◆ What the task requires ◆
Transcribe the listing below only from the line with "[376,526,430,539] outline ->" up to and including the line with "[940,600,1060,616] cutting back".

#### Data ####

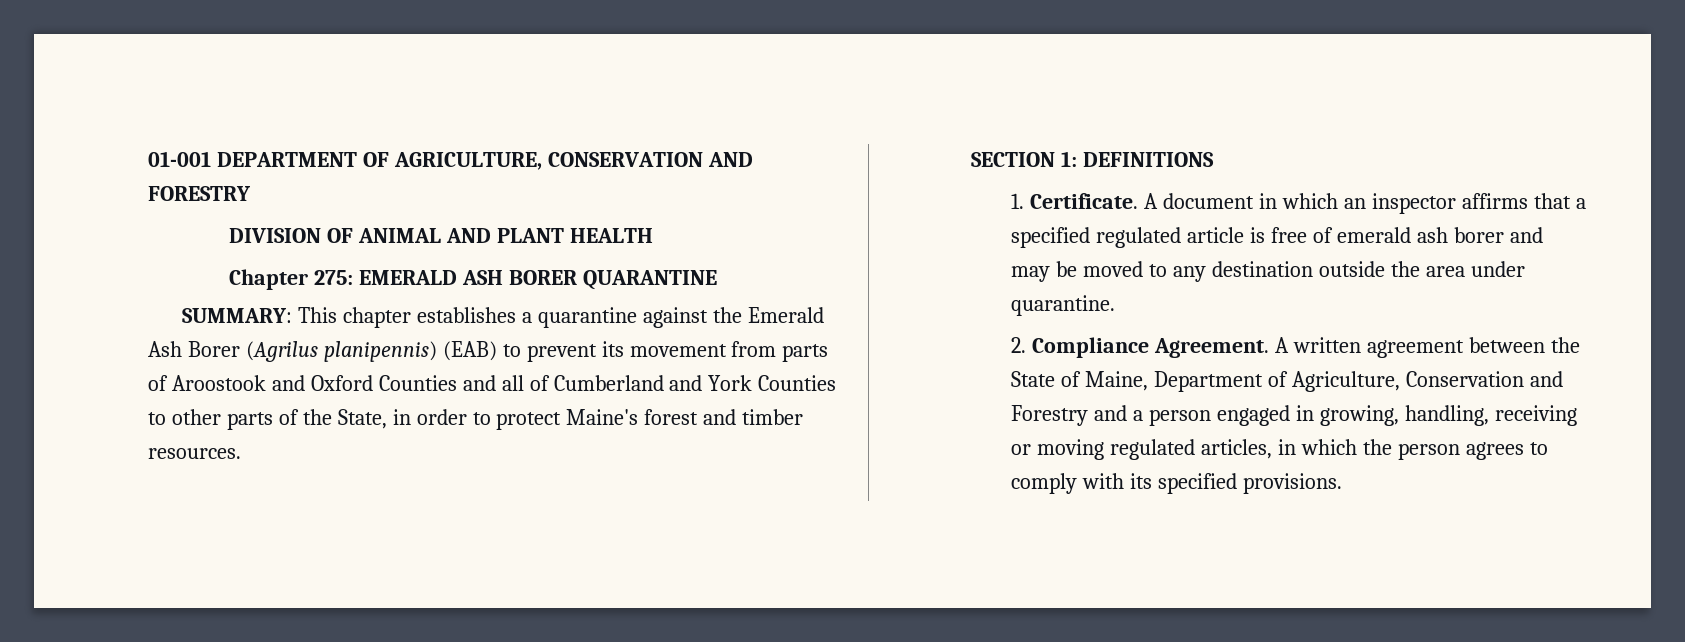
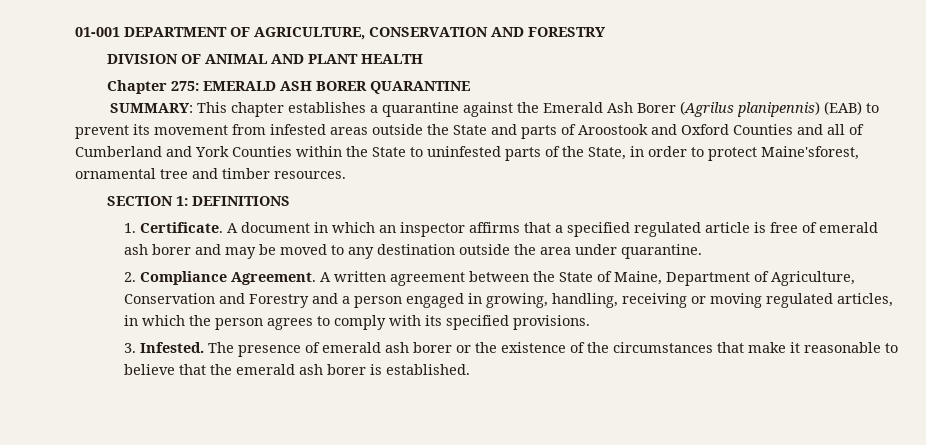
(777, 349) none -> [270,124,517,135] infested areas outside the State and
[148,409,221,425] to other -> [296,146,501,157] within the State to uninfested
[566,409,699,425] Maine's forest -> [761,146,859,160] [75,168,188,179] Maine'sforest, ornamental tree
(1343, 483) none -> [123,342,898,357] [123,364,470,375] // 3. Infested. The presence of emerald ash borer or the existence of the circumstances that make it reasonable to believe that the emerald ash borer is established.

####
#### Data ####

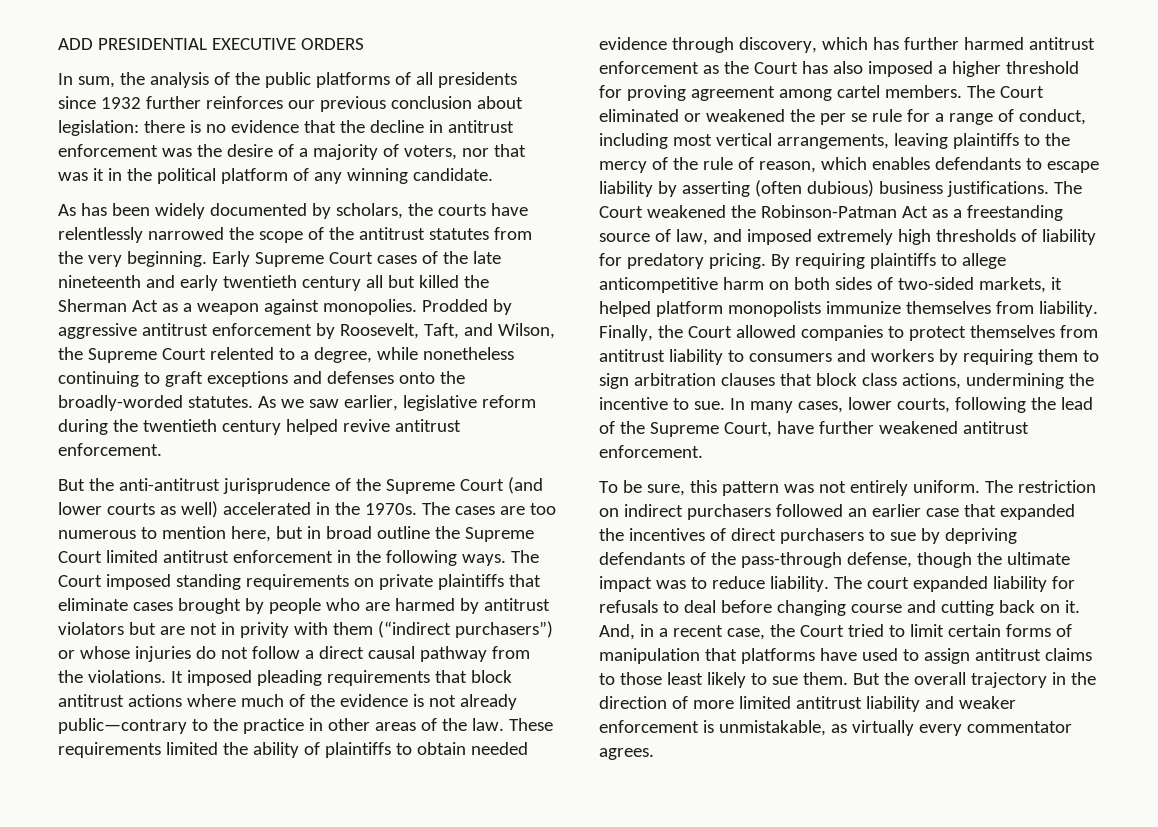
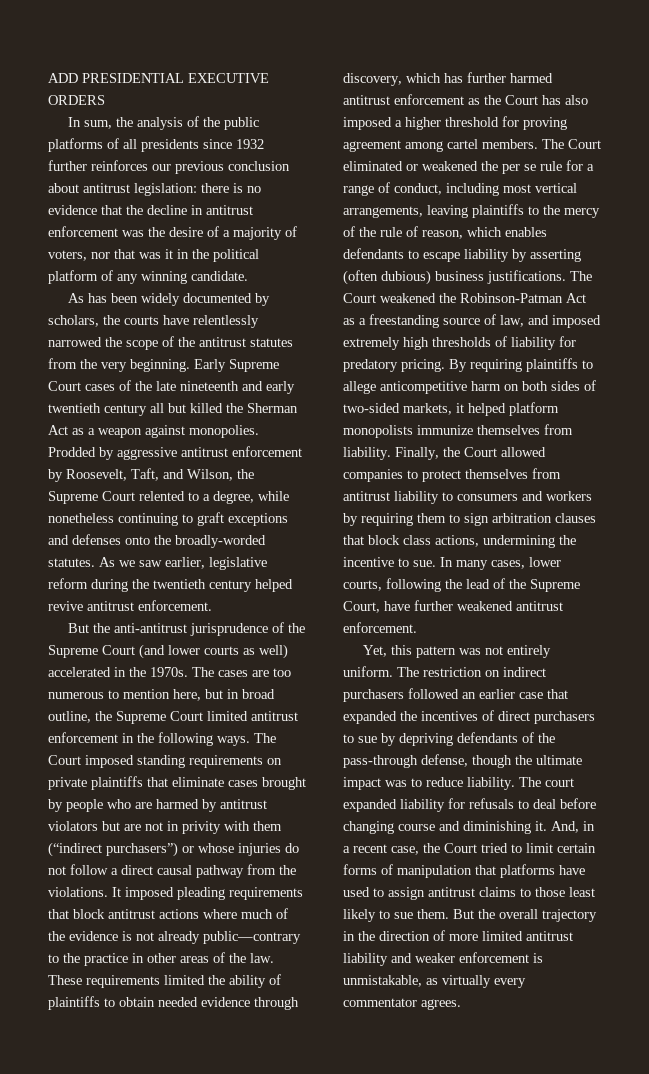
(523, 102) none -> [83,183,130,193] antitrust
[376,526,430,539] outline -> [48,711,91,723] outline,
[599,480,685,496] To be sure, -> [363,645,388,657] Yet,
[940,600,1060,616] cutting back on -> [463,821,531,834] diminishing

####
#### Data ####

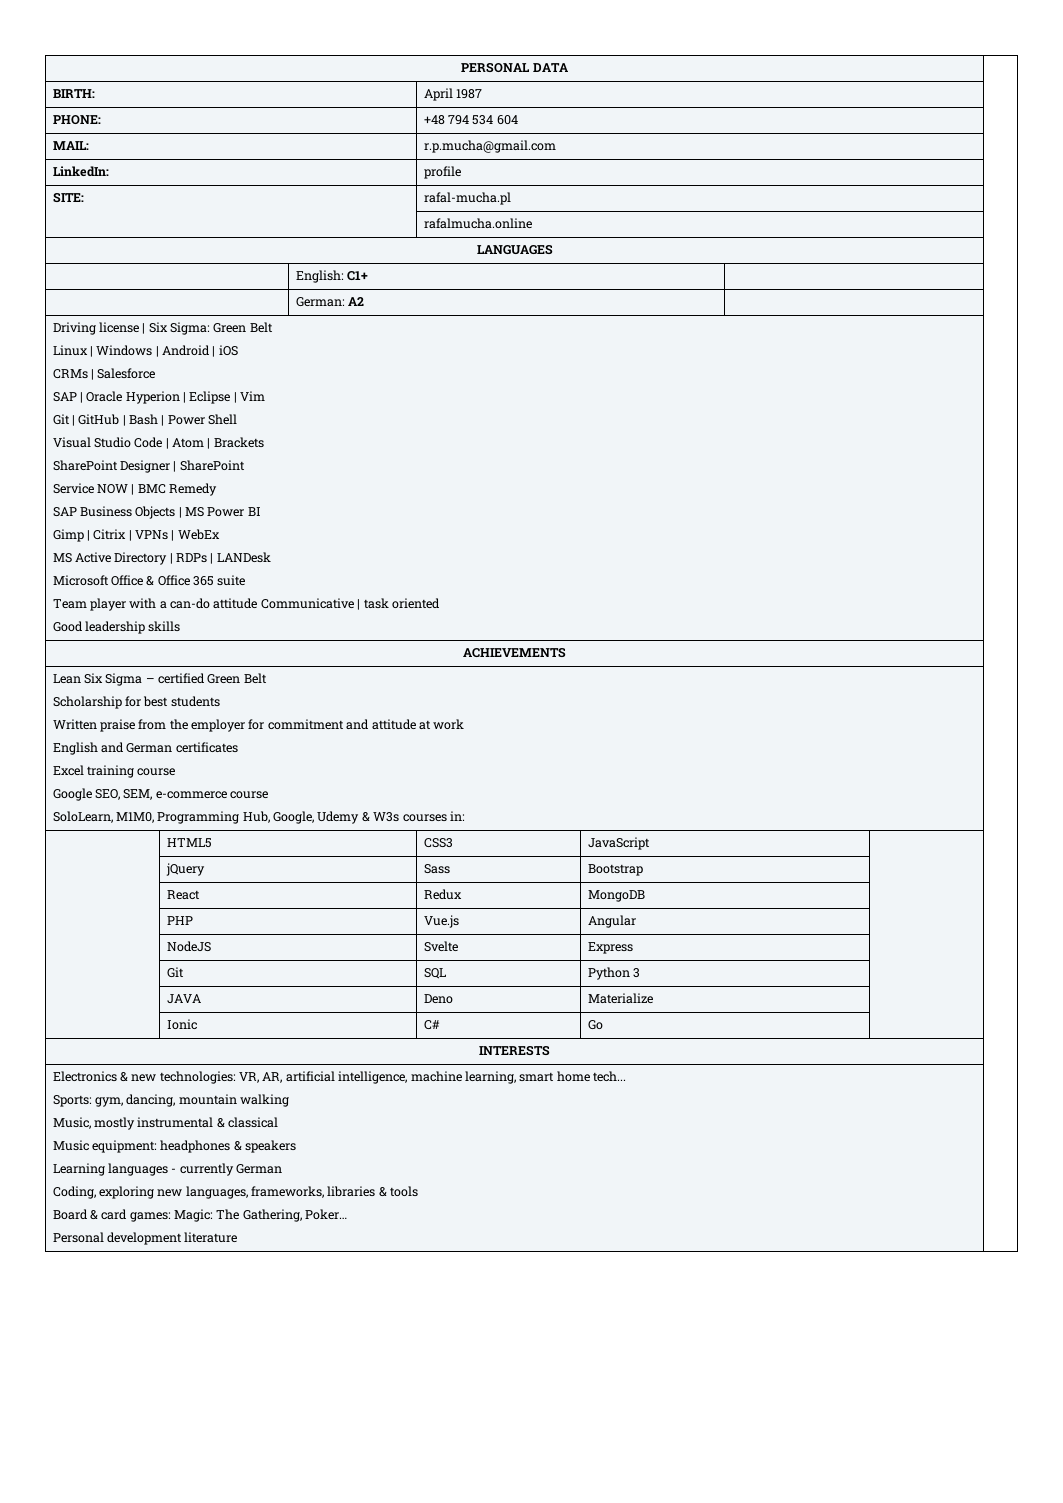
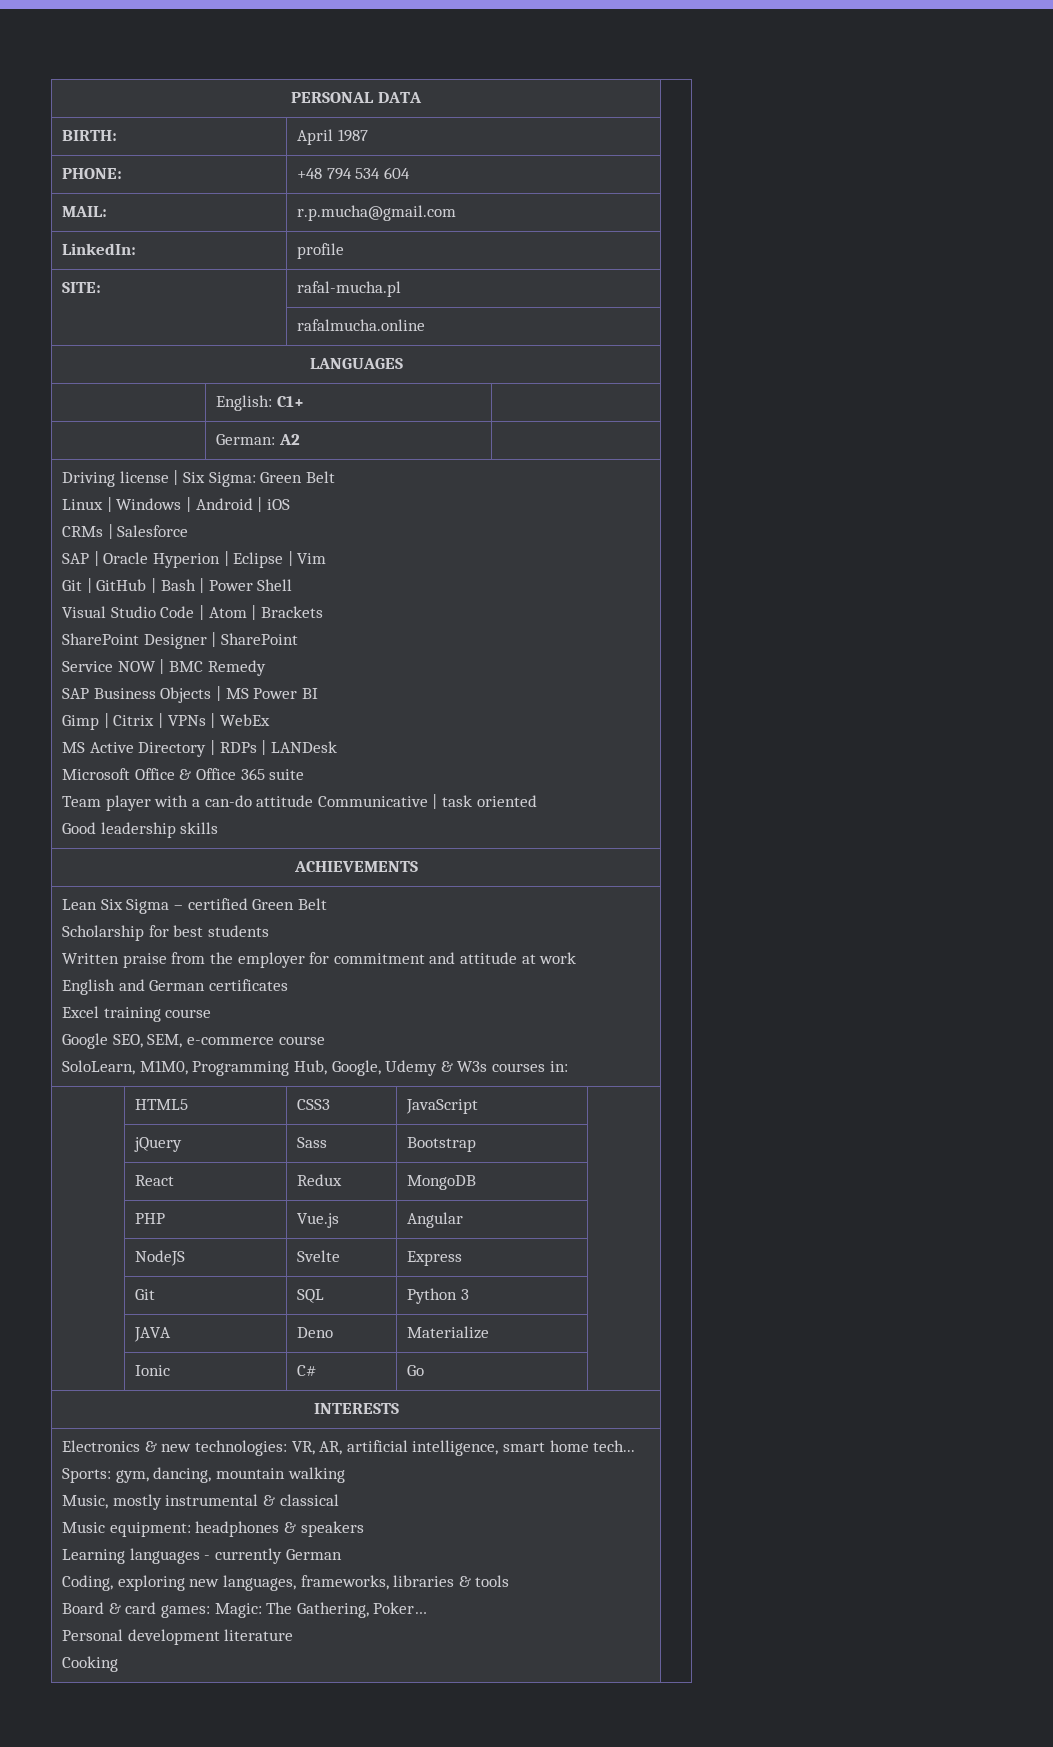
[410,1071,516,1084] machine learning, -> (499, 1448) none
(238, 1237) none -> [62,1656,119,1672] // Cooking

####

◆ Expected answer ◆
[376,526,430,539] outline -> [48,711,91,723] outline,
[599,480,685,496] To be sure, -> [363,645,388,657] Yet,
[940,600,1060,616] cutting back on -> [463,821,531,834] diminishing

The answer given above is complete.